许多读者认为,那两句写的是还看“旧乡’的实境,从而产生了诗之仆人公乃离乡游子的错觉。现实上,那两句的“视点”仍在江南,表达的仍然是那位摘莲女子的痛苦思情。不外在写法上,摘用了“从对面曲揣彼意,言亦必看乡而叹长途”(张玉谷《古诗赏析》)的“揣想”体例,从面造出了“诗从对面飞来”的绝妙虚境。
那种“从对面曲揣彼意”的表达体例,与《诗经》“卷耳”、“陟岵”的仆人公,在揣想中闪现丈夫骑马爬山看乡,父母在云际唤唤儿子的幻境,正有着异曲同工之妙——所以,诗中的境域应该不是空间的转换和女仆人公的隐往,而是画面的分隔和同时闪现:一边是痛苦的老婆,副手拈芙蓉、仰看远天,死后的密密荷叶、红丽荷花,衬着她飘拂的衣裙,显得那样孤寂而凄清;一边则是云烟缥缈的远空,模模糊糊扭捏着返身回看的丈夫的身影,那一闪而隐的面庞,竟那般愁苦!两者之间,则是层叠的山峦和浩大的江河。
两边都茫然相看,当然谁也看不见对方。
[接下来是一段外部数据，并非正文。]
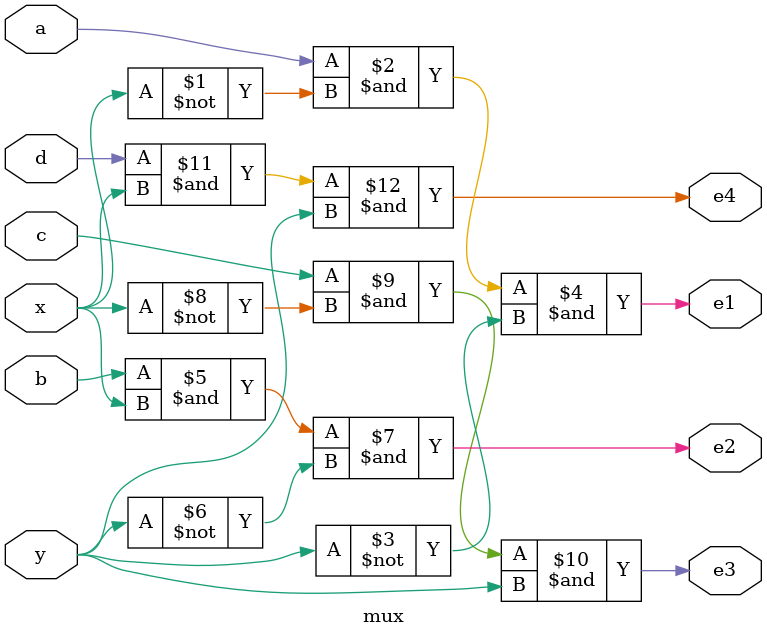
<source format=v>
`timescale 1ns / 1ps

module mux(
    input x, y, a, b, c, d,
    output e1, e2, e3, e4  
    );

assign e1 = a & (~x) & (~y);
assign e2 = b & x & (~y);
assign e3 = c & (~x) & y;
assign e4 = d & x & y;

endmodule
</source>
恰是在如许的静寂中,六合间幽幽响起了一声凄伤的浩汉:“齐心而离居,忧伤以末老!”那长叹无疑发自女仆人公气度,但因为是在“对面”揣想的境域中发出,读者所感慨感染到的,就不是一个声音:它似乎来自万里相隔的不着边际,是一对齐心离居的夫妇那痛苦感喟的交喊!那就是诗之结句所传达的意韵。
当你读到那结句时,或许能觉得到:此诗抒写的思夫之情固然那样“单纯”,但因为摘取了如斯婉曲的表达体例,便如山泉之盘旋奔腾,最初末于汇成了飞凌山岩的急瀑,震荡起撼人心魄的巨声。